Pasco County-based Felicia Nevins and her husband spent three years trying to conceive, undergoing fertility treatments. The couple also kept a semen sample stored in a Thermos with dry ice.
At 6pm on May 18, Nevins called the Sheriff’s Office non-emergency line for help. She had placed her husband’s sperm in the Thermos and closed it but forgot to remove the rubber O-ring as indicated, she explained, which could have resulted in the flask exploding.
Deputies and firefighters came to her rescue, took the thermos away and safely opened it. They were considerate and discreet, she told Tampa Bay, assuring the neighbors they had no reason to be alarmed and that they had been called about a non-emergency.
“The officer told them it was a private matter,” Nevins said, “and he treated it as a private matter.”

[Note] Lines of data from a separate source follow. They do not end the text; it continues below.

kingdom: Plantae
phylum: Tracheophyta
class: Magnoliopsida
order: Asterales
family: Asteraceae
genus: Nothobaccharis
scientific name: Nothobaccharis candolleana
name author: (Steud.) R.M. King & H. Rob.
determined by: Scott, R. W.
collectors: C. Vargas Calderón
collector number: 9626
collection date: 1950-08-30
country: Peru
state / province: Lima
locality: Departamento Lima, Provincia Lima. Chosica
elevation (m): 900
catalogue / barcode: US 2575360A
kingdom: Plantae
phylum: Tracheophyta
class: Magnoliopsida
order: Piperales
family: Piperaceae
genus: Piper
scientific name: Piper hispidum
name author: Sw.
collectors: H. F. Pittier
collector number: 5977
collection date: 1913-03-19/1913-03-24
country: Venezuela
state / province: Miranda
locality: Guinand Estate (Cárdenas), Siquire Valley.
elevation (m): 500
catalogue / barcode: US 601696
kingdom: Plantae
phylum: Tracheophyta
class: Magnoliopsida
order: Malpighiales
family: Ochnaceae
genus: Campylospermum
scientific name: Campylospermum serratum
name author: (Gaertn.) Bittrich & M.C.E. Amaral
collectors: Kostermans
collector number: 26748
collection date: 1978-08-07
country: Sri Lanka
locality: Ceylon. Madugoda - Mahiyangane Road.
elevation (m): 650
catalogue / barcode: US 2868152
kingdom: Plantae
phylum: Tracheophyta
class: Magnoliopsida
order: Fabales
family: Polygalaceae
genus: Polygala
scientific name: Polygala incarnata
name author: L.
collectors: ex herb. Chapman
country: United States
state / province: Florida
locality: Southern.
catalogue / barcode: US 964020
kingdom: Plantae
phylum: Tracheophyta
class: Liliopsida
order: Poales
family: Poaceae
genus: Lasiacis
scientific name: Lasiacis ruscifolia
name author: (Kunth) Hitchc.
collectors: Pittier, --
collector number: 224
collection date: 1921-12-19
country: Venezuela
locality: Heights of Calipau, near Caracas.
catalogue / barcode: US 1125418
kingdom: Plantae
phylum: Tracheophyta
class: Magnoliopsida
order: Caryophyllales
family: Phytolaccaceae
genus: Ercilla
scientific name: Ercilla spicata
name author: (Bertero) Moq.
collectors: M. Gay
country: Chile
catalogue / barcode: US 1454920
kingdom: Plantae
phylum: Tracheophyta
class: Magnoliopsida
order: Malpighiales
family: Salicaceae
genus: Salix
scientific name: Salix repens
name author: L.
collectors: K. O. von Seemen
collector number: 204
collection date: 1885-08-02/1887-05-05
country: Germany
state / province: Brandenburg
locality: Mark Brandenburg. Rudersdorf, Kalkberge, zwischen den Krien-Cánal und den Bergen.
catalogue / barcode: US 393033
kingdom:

Much to her dismay, the Sheriff’s Office, did not. She was horrified to find out found her story had become news after the agency in Pasco County, north of Tampa, advertised her mishap on Facebook the next day.
The Sheriff’s Office succinctly explained what happened that night, illustrating the post with a stock photo of a woman looking disgusted.
“The woman advised she is trying to get pregnant by artificial insemination… and was trying to store the sperm as per the directions,” the post read.
“She stated she placed two small vials of sperm inside a stainless steel thermos, added dry ice, and closed the lid without removing the rubber O-ring as the directions required.”
“Responding deputies noted the ‘potential for an explosive due to increasing pressure inside the device.’ Fire-Rescue personnel carried the container outside using a pair of channellock pliers remove the thermos lid, releasing the pressure and removing the danger.”
While the post didn’t use Nevins’ name, it did include her age, location and the time of the incident—enough details for nosy neighbors and reporters to figure out who she was. Sure enough, that evening a TV crew showed up at her door, eager to interview her.
“I didn’t want any of this,” she said.
A day later the post, which the Sheriff say is part of the office’s social media strategy, was still up despite Nevins’ complaints. It had been shared over 200 times.
Pasco Sheriff Chris Nocco later issued a statement to the media, explaining their action.
“We attempt to show every day what our officers see in calls and we are a very open agency about the types of calls we see each day,” Nocco said.
“This was a very unique call faced by our officers as well as Pasco firefighters … make no mistake, this was a potentially dangerous situation … we are grateful that no damage was done,” he continued.
The Pasco County Sheriff’s Office has gained 10,000 followers since then.